McGREGOR MAKES GOOD ON POST-WORLDS PROMISES AT PETE MARLIN
Hank McGregor isn’t afraid to admit that finishing second at the World Championships last month hurt.
The 44 year-old legendary South African fought his way to the front of a star-studded field in Portugal, but was narrowly beaten by compatriot Kenny Rice.
McGregor boasts a winning history like few others in surfski, yet the ICF title remains the one missing piece.
Coming so close sent him down a path of self-reflection.
“I’ve mixed it up a bit since World Championships and analysed it all,” McGregor told The Paddler.
“It still means a lot to me, so I didn’t just let it slide.
“I’ve done a few things with my training and also my mindset.
“To come that close really hurt. In 2017 I lost by 17 seconds to Cory [Hill] and this year I felt even closer.
“I’ve never shied away from that fact I want to win the World Title, and I’m going to do everything I can to win it – whether it’s next year or the year after, I’m still going to be chasing it.”
“It’s something that I really want. It’s not arrogance or anything, it’s just a desire… I would love to become the World Champion for surfski.”
The final reef break brought McGregor unstuck last year, but there were no dramas this time around. PHOTOGRAPH: © Craig Giese.
Those changes have produced an instant result, helping McGregor claim the prestigious Pete Marlin title in East London over the weekend.
Similar to the World Championships, the veteran found himself in a battle with Rice in the final stages of the race, but this time, he overturned the outcome.
“It was important for me,” he admits. “To win it over a quality field it was a step in the right direction, meaning the things that I’ve changed have obviously worked.
“It wasn’t so much the win that made me happy, but more so the way I won it.
“To win the World Championships you have to be the best paddler, pardon the cliche. You can’t rely on winning it on a lucky line.
“I didn’t want to come here and take a line that I thought would be a better option, even though there were times that I thought I should do something else.
“I wanted to test myself and compare the feeling that I had at the World Championships in the last two kilometres, where I felt like I didn’t have much left, to now.
“I felt strong this time… I wish I felt like this a few weeks ago, but I guess it means I have to come back.
“It keeps my humble and it keeps my hungry.”
McGregor kicked clear – and also avoided the reef break that brought him unstuck last year – to claim victory in a time of 1 hour, 15 minutes and 5 seconds.
That was 22 seconds ahead of Rice in second, with Josh Fenn in third a further 27 seconds behind.
Uli Hart (1:16:32) was only just behind, in another close battle between he and Fenn, with David Mocke (1:17:32) rounding out the top five.
Incredibly, the women’s race was even closer.
Kira Bester looked set for victory until, like McGregor in 2021, she was wiped out by a wave passing the final reef.
That opened the door for rising star Saskia Hockly (1:33:31) to come through for the win, just one second ahead of Jenna Nisbet (1:33:32) in a thrilling sprint finish.
Melanie van Niekerk (1:34:26) finished third, with Holly Smith (1:35:07) and Kirsten Scott (1:35:17) just behind.

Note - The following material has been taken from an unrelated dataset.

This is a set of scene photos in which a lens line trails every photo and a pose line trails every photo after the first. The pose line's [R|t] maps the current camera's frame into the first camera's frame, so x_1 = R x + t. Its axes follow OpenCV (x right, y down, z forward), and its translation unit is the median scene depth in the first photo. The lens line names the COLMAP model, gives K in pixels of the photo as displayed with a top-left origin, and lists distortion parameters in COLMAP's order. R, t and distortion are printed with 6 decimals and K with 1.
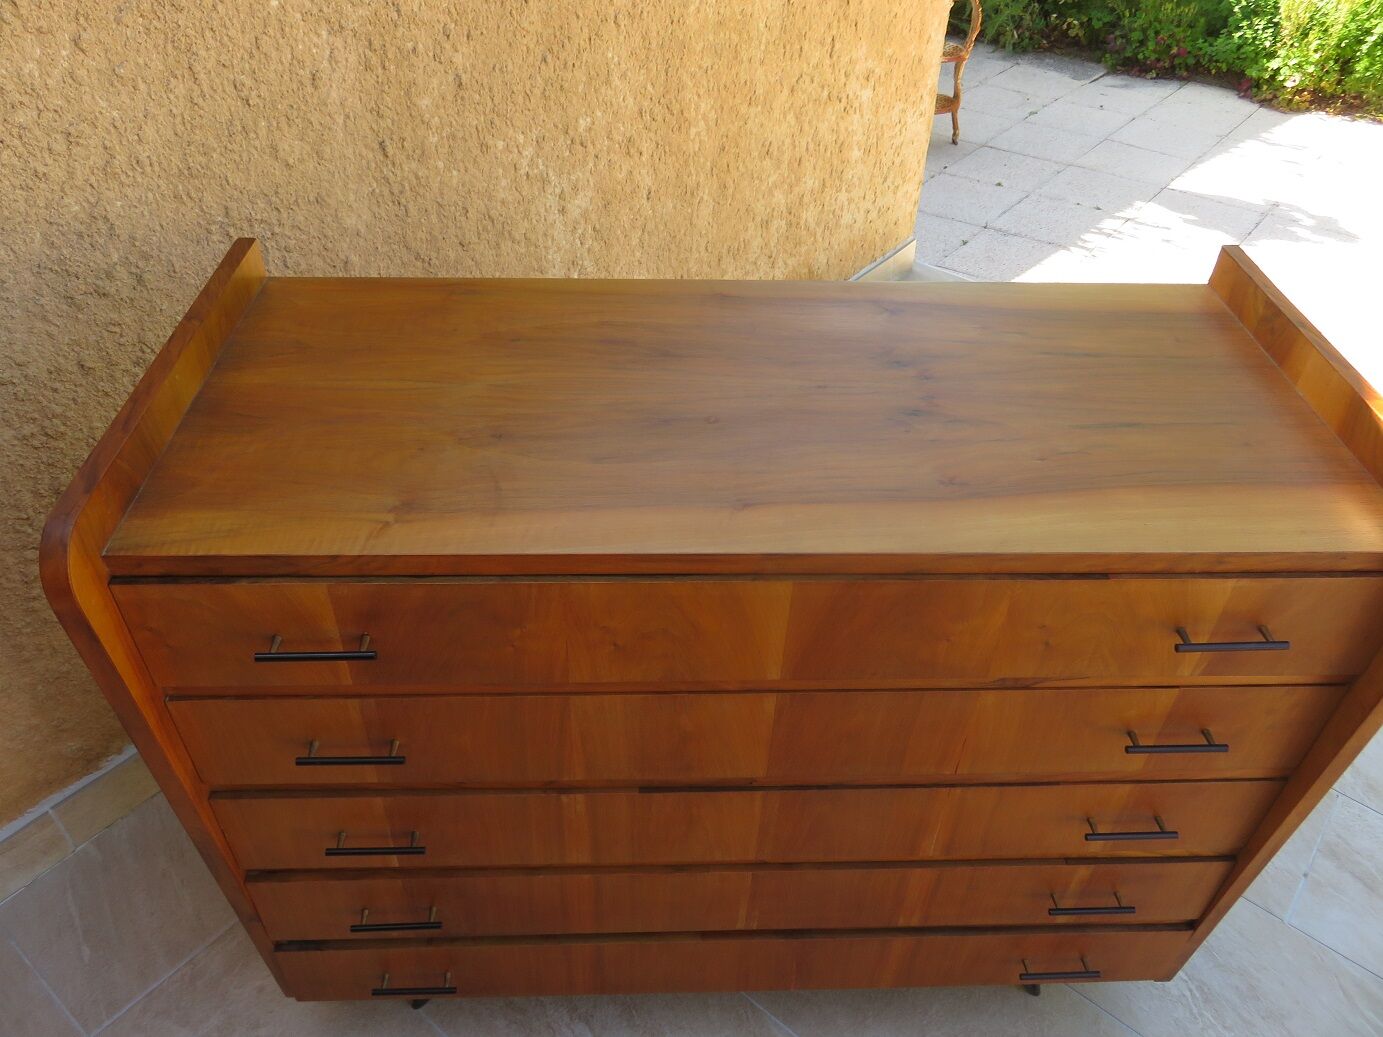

“Honestly, Kira got away from us around Gonubie and she just took off,” Hockly said.
“I only found out at the finish that she unfortunately had a swim on the reef coming in and I ended up taking first, so I’m very, very happy with that.”
At the prize-giving, a chorus of “oooh” rang out from the crowd from McGregor spoke of his desire to get the best of World Champion Rice.
McGregor laughed off any suggestion of an emerging rivalry between the pair, instead explaining his comments were a mark of admiration for both Rice and the rest of the field.
Kenny Rice (front) and Hank McGregor (rear) locked in another hard-fought dice at the Pete Marlin.
“I have the utmost respect for Kenny and everything he has achieved,” he says.
“It was more the fact I was giving kudos to the event. Most races don’t have the opportunity to have that many World Champions lining up… it’s something that’s really cool.”
“Four of the top six paddlers from the World Championships were there, never mind the previous World Champion in Nick Notten, the current marathon champion Andy Birkett and Josh Fenn and Uli Hart… it’s quite a privilege to be racing against such a quality field, so to come out on top is super satisfying.
“That’s what I was saying… that to win the Pete Marlin, you have to beat the best paddlers in the world.”
The next test for McGregor’s refreshed outlook is fast approaching.
Next week he’ll board a plane bound for Australia to contest the Shaw and Partners WA Race Week and a share in $265,000 in prize money.
It’s his first time down under in five years, and he’s under no illusions about the challenge that awaits.
“I felt strong when I needed to be strong at the Pete Marlin,” he says. “Hopefully I can carry that through to next week’s racing and be where I need to be.
“There’s very little option to do something different in your line… you pretty much drag race to the finish, so you have to be the best paddler on the day to win it.
“I’m super excited for it and mentally I’m now in the right space, and I’m hungry. Regardless of the result, I just want to have a good race.”